The GMO debate

            As the debate rages on, one thing is for certain: the first casualty of the war has been the truth.  While I respect the opinion of both sides in the debate, and count many of them—again on both sides—as friends, one thing that has been lacking is scientific proof.

            We are repeatedly hearing of studies done in France and elsewhere around the world, but what is lacking in the reports is any proof of—well, anything.  I have included, in these pages, articles written by folks who are on both sides of the issue.  My reason for doing this is because readers should be informed.  But, as I said, there is a sad lack of facts on both sides.

GMO backers cite USDA approval of certain seeds for use in the country.  The anti-GMO folks cite other countries ban on such seeds as proof positive that they are harmful.  Citing the study is not proof; facts from the study might be more supportive in helping the public understand the issue.  For instance, one lady told me that studies have shown that the umbilical cords of newborns show toxins when the mother ate GMO foods.  What she didn’t reveal is what the analysis of the cords from mothers who didn’t eat GMO foods showed.  Without the two for comparison, it is not a scientific test and the results are meaningless.  Could it be that one of the functions of the umbilical cord is to filter toxins so the baby is unharmed? We put enough toxins in our stomachs to kill babies, GMO or not.

By way of example, doctors will tell you that high cholesterol will cause strokes.  What they don’t tell you is that 50% of all patients with strokes do not have high cholesterol.  They do not tell you that cholesterol is both normal and natural within the human system.  It is manufactured in the liver and is essential for human life.

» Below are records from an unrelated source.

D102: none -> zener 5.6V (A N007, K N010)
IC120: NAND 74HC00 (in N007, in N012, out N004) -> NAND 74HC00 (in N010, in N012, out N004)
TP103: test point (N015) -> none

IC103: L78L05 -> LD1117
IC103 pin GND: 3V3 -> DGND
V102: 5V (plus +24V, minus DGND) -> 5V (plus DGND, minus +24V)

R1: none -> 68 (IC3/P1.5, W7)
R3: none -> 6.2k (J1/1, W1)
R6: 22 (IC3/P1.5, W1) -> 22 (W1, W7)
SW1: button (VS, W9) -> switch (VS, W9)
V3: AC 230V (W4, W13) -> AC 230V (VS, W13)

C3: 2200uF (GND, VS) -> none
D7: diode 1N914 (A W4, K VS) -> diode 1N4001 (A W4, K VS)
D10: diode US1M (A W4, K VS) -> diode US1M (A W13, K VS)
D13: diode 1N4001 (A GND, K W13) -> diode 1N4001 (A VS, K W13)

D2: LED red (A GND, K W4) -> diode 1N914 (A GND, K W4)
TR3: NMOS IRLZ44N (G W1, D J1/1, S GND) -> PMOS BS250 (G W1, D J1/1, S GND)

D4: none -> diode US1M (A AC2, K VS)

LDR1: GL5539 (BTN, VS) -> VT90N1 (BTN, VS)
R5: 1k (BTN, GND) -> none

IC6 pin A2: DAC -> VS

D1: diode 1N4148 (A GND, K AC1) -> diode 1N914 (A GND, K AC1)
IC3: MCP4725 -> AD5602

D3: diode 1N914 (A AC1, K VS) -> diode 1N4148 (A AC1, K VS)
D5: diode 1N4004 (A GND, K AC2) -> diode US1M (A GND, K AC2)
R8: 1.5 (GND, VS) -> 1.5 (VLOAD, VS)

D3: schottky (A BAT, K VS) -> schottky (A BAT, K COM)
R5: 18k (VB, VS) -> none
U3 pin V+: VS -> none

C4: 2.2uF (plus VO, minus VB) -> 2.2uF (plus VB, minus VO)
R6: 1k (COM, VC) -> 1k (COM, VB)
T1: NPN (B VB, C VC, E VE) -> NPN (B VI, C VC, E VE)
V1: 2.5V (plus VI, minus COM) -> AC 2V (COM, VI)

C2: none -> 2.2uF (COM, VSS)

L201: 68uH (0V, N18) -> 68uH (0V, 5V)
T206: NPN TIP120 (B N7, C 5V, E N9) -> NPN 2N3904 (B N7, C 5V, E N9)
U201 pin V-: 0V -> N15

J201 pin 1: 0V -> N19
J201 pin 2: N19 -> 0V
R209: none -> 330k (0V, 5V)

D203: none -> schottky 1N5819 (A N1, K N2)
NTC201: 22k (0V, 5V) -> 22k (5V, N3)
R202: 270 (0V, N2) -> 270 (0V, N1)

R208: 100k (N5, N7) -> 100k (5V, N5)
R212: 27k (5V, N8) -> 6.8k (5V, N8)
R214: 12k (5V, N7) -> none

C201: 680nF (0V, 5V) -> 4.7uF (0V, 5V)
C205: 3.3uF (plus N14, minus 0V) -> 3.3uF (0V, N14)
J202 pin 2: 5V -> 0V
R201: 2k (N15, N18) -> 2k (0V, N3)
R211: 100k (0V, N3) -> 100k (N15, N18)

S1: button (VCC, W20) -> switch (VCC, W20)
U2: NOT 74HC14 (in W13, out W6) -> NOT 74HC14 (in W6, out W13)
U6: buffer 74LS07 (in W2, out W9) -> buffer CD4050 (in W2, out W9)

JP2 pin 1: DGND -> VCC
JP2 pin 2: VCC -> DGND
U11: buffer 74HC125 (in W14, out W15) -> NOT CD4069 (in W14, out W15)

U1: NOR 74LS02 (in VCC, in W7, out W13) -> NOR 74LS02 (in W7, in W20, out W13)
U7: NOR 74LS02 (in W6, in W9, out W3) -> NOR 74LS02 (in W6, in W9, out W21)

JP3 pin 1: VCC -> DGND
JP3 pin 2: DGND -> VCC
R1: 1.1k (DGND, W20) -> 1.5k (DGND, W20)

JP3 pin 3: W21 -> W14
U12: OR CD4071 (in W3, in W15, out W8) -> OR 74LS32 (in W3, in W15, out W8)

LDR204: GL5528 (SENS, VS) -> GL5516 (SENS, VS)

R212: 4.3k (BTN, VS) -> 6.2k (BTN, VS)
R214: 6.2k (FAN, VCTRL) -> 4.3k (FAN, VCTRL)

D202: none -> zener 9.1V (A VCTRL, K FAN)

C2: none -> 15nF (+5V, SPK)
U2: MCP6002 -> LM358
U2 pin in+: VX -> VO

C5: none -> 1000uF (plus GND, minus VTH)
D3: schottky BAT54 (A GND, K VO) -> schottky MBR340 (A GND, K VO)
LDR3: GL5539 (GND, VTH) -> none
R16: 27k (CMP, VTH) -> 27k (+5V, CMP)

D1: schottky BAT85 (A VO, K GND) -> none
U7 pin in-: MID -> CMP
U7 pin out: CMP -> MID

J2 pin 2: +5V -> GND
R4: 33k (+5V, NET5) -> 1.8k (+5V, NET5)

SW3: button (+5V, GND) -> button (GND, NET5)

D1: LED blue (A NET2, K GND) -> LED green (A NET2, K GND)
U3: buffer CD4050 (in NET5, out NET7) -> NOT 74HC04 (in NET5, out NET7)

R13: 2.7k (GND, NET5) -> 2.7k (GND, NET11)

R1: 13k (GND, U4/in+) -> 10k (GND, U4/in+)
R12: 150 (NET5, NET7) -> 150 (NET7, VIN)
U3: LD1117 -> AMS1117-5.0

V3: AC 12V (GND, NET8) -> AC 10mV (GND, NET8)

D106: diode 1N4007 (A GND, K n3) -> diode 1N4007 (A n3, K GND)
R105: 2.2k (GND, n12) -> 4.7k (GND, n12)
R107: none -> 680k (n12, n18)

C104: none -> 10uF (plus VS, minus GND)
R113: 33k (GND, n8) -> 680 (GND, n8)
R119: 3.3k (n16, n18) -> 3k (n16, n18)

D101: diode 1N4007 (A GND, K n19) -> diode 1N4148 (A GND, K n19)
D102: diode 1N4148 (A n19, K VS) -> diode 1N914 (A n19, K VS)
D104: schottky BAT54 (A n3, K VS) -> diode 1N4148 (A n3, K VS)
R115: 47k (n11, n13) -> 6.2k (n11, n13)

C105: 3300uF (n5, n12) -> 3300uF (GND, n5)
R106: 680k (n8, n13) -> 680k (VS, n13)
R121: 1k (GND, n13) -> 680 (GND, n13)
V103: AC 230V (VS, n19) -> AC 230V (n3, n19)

None of this is meant to step on the toes of anyone because they are on one side of this issue or the other.  It is intended to that everyone will “do their own research.”  The issue of the GMO-free Jackson County will be decided in the May 2014 ballot.  As usual, it behooves us to be as well informed as possible about such issues, especially when they will have a dramatic effect on agriculture within our living area.